Tras la muerte de Ricardo Piwonka Ritcher heredaron el palacio dos de


sus hijos, los hermanos Alberto y Alfredo Piwonka Jilbert, que además eran
gemelos, aunque ésta propiedad compartida no duró demasiado. Alberto optó
muy pronto por venderle su parte a Alfredo dejando a su hermano como el
único dueño del palacio familiar. El nuevo propietario del palacio continuó con
los pasos de su padre y tuvo un papel activo en la vida social y política de
Santiago. Estudió en el Liceo de Aplicación y se tituló de Ingeniero Agrónomo
en la Universidad de Chile. Tal como su padre lo había hecho siguió explotando
el molino Cruz Roja en San Fernando e invirtió comprando tierras en el fundo
Santa Adela en Teno. Se casó con Elvira Moreno y con ella tuvo tres hijas que
se criaron en la mansión, a las que su padre siempre estimuló para cultivar la
cultura y la tradición que él había recibido de sus padres. Según cuentan su
gran pasión fue la música, tocaba el violín y asistía con frecuencia al Teatro
Municipal por que disfrutaba mucho de la ópera. El culto Sr. Alfredo Piwonka
Jilbert, la tercera generación Piwonkas en Chile, muere durante 1942,
dejándole el palacio a su familia más cercana. Sus tres hijas demoran, de
hecho, en abandonarlo. Todas se casan en él y, debido sus grandes
proporciones, todas continuaron viviendo allí “con gran independencia”, según
nos cuenta el libro “La belle époque de Santiago Sur Poniente 1865-1925”, en
donde colaboraron Antonio Rodríguez-Cano, Amaya Irarrázaval, Soledad
Rodríguez-Cano y Francisco García-Huidobro, uno de los pocos en donde se
detallan la historia de éste palacio.
Luego de su segundo matrimonio, Elvira Moreno, la madre de las niñas y
viuda de Alfredo Piwonka, le hace al palacio una de sus primeras grandes
remodelaciones, las que estuvieron orientadas principalmente a transformar su
segunda planta en departamentos para la renta, trasladando a su vez la
finísima escalera del hall principal a una nueva entrada que se construyó por
calle Gorbea.
Elvira y sus hijas son las últimas Piwonka que alcanzaron a vivir en el
palacio de sus abuelos. Luego de las remodelaciones hechas por la Sra.
Moreno y tras desprenderse finalmente de la casa, la propiedad pasa por varios
dueños. Cabría destacar, por ejemplo, que en 1991 la Universidad de los
Andes inaugura allí su facultad de medicina, aunque más importante sería
mencionar “los destrozos” que, según algunos miembros de la familia Piwonka,
hizo en ella otro de sus dueños: el empresario Carlos Cardoen. Pero así como
algunos la maltrataron, también hubo propietarios más preocupados por la
integridad del palacio, como el Sr. Manuel Montt Balmaceda, Rector Fundador
de la UDP y Presidente del Consejo Directivo Superior, quien, según nos
cuenta nuevamente la Sra. María Angélica Piwonka, se preocupó mucho en
restaurar el esplendor original del palacio antes de convertirlo finalmente en la
Casa Central de la Universidad, así como también de decorarlo respetando el
estilo de sus años dorados. Allí mismo instaló su oficina Manuel Montt
Balmaceda, desde la que dirigió los destinos de la Universidad.
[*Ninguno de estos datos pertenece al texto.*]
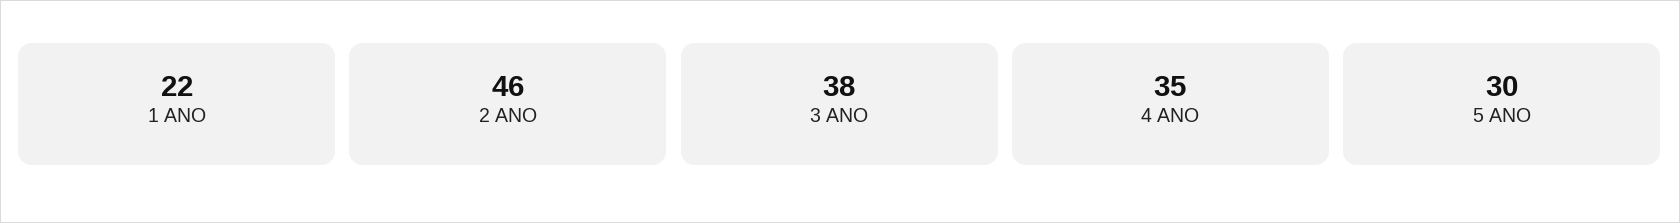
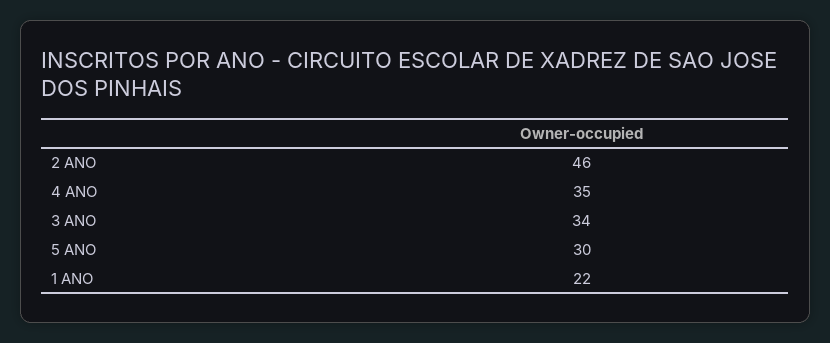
  {
    "1 ANO": 22,
    "2 ANO": 46,
-   "3 ANO": 38,
+   "3 ANO": 34,
    "4 ANO": 35,
    "5 ANO": 30
  }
Lo hecho por la Universidad Diego Portales con este histórico edificio es


sin duda loable y desgraciadamente no muy común. Es de esperar que así
como siguen proliferando en el barrio República y sus alrededores Institutos de
todas clases y nuevas universidades privadas, haya también quienes se
preocupen por valorar y emular el riguroso cuidado y respeto con que la UDP
ha hecho del palacio Piwonka su Casa Central.